Ambrose not interested in seeking permanent Tory leadership: spokesman
Interim Conservative Leader Rona Ambrose asks a question during question period in the House of Commons on Parliament Hill in Ottawa on Monday, May 2, 2016. (THE CANADIAN PRESS/Sean Kilpatrick)
OTTAWA -- Thanks, but no thanks -- that's interim Conservative leader Rona Ambrose's reaction to a nascent campaign seeking to allow her to run for permanent leadership of the party.
A small group of Tory MPs launched a drive last week to open the party's constitution to change the rules that prevent interim leaders from seeking the top job, a move designed specifically to encourage Ambrose to run.
But her spokesman said it's not in the cards.
"Rona is obviously happy to be receiving support for the work she's been doing as interim leader because it shows that the team is on the right track," Mike Storeshaw said.
"But her decision on the permanent leadership was made a long time ago, and it hasn't changed and won't change. She's not going to be a candidate for it."
The party's constitution prohibits an interim leader from becoming a candidate in the leadership process.
To change the rules requires 100 delegates from 100 ridings to sign a petition, and that's just the first step.
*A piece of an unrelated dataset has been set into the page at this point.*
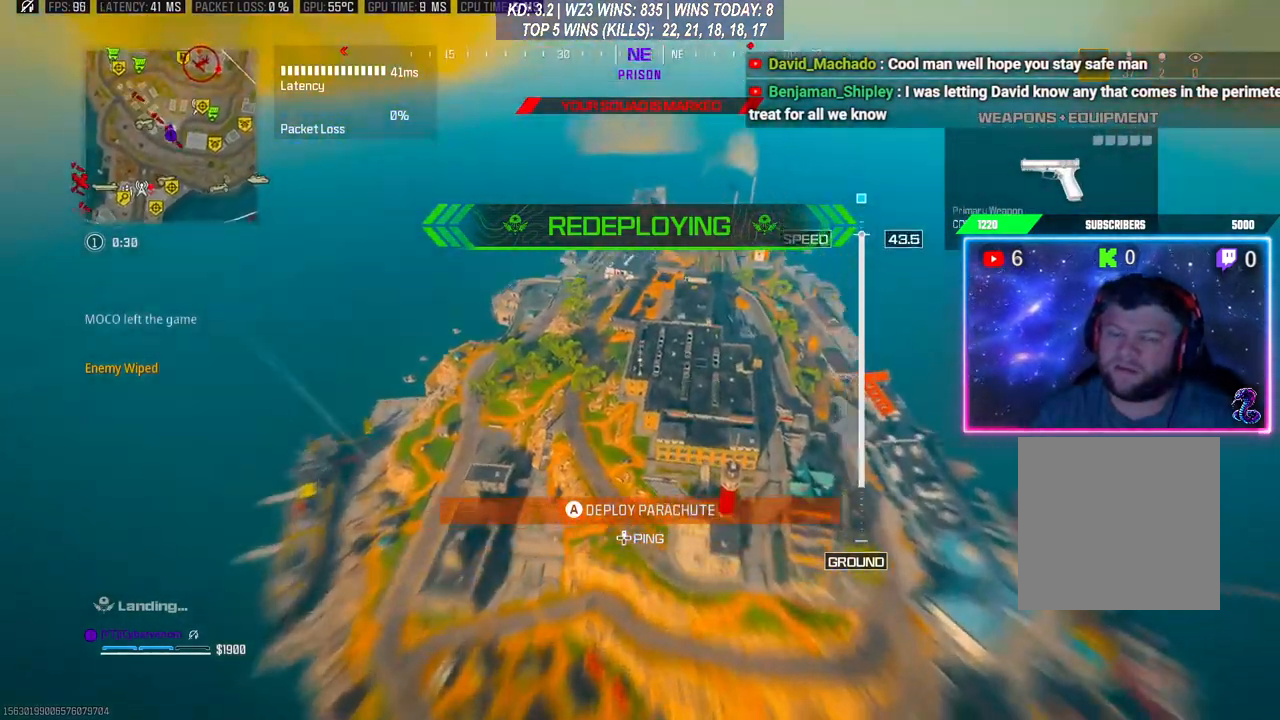
{"buttons": [], "left_stick": "up", "right_stick": "center", "events": [[167, "right_stick", "left"], [233, "right_stick", "up-right"], [433, "right_stick", "center"]]}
From there, the issue would be discussed at the upcoming Conservative policy convention in Vancouver and if it made it out of a constitutional review, the broader convention would need to vote and approve the change.
Tory MP Scott Reid, who is among those leading the effort to draft Ambrose, said the group believes she is best placed to continue to oppose the Liberal government and to eventually take the reins of government altogether.
Ambrose wasn't told about it so no one would question her motives when she sought interim leadership last fall, he said.
No one doubts that when she ran for that job she didn't want the full-time position, but Reid said he and others believe she should change her mind.
"We have to convince her this is the right thing to do," he said.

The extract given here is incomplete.